Bloodied, but stronger and finally free.
Don't let someone below you own you.  Don't let your feelings control you.  Never forget that you deserve to be happy and never get in your own way of being just that.
Eyelash Wishes Dec 2014
Even the stars eventually fade.
What is a "star-crossed" love anyway?
That chemistry dissolves or it stays.
Neither side deserves the blame.
You and I just aren't the same.
I guess you're right in the end,
I really have changed.
Eyelash Wishes Aug 2014
I picked my poison.
My poison is you.
You're so bad for me
but you said you're sorry
and here I am accepting
that we can start all over
again.
Maybe we can make it
if we start as friends.

My brain declares "no"
but my heart screams "yes!"
Begin again and take a guess
is this a sweet wine at my lips
or another glass of venom.
Eyelash Wishes Dec 2014
I'd much rather wait
instead of wake
in some mistake's bed.
Eyelash Wishes Apr 2016
I don't expect the world of myself.
Nor do I find myself capable of the world
and all it's faces and happenings.
But lately I am utterly unimpressed
with what I am.
Eyelash Wishes Sep 2014
If finding the "one" is possible
when will we become two?
When will I finally find you
and we'll be lost in each other.

When will I find you?
I wonder about you
so often now
it seems I spend
most days in a cloud.

When will I find you?
Spotting you in the crowd
like a fallen star amongst ashes.
Eyelash Wishes Oct 2014
There are days when it rains
and I just want to lay down
with my back on the pavement.
I'd stare up at the tears
of the nameless.
Pretending every chilling drop
is a faintly stinging kiss.
Then I'd fade away from it all
without notice or being missed.
Eyelash Wishes Jun 2014
Were I able to take a scalpel
to my mind
and hack you out entirely,
believe me when I say,
I would do it in an instant.

I'd let that small sad part of me
that still wants you back
and has a heart,
that skips to see you,
drown in the puddle of blood.
I'm so ready to move on. I'm so tired of missing this terrible person and I can't stand myself and thinking about it anymore.
Eyelash Wishes Sep 2014
How am I supposed to truly live when,
no matter what I do or how I play it off,
my heart rests in your hand.
It was something you looked upon fondly once.
Now you only admire it as trinket you found,
an object you unknowingly toy with idly.
Some pretty thing you picked up off of the floor.
Though my mind strains to move on
the rest of me remains your thing, your locket.
Closed to you, and yet so painfully yours.
Eyelash Wishes Feb 2021
There's something about loving two broken men in a row
that really brings a girl down.

Twice I wanted to be the savior,
the angel whispering sweet nothings,
the candle flame in a dark cave.

Twice that flame was snuffed out,
without even a faint spark remaining.

Twice we were over,
twice they collapsed in on themselves,
and twice they tried to pull me down with them.
And thus twice something shot up from within me.
A wall, a barrier, a shield, a protective layer.
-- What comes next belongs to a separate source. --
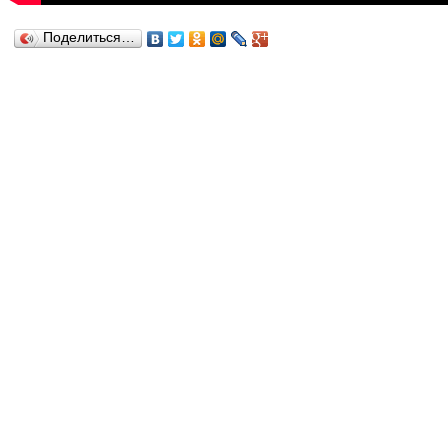
Поделиться…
It's gentle, it doesn't suffocate me
and yet
its presence is nearly tangible.

I felt its presence most when I met another man.
An old soul like me, so kind, so tender.
An emotionally mature, self aware adult.

9 months we tried to carry this relationship to term,
and yet I could never bring myself to bear love for you.

9 months I watched you from within this cocoon around my heart.
Hoping, wanting, waiting, for another spark of passion.
But you were too scared of rejection to be that vulnerable
to play your hand, put it all out on the line.
And I'm so sorry but I just didn't have it
that kind of vulnerability
in me a third time.

You saw my Walls and you acknowledged their presence.
You understood why I had them, you could tell I was healing.
To you they were stone - rigid and solid between us.
In moments for me they were cellophone, so amiable and flimsy if only they had been tried.
And so the cocoon remained, just that, a cocoon.
And we sunk into a routine of comfort, niceties, and small gifts.
A pandemic pod of a relationship in this lonely world.

I will always have nothing but fondness for you.
Thank you for lifting me up, for treating me right,
and making me feel desirable over and over again.

For the next year I will sit in solitude,
no one's savior or angel, and I'm okay with that.
I'll make peace with the cave,
and wait to light the candle in some other dream.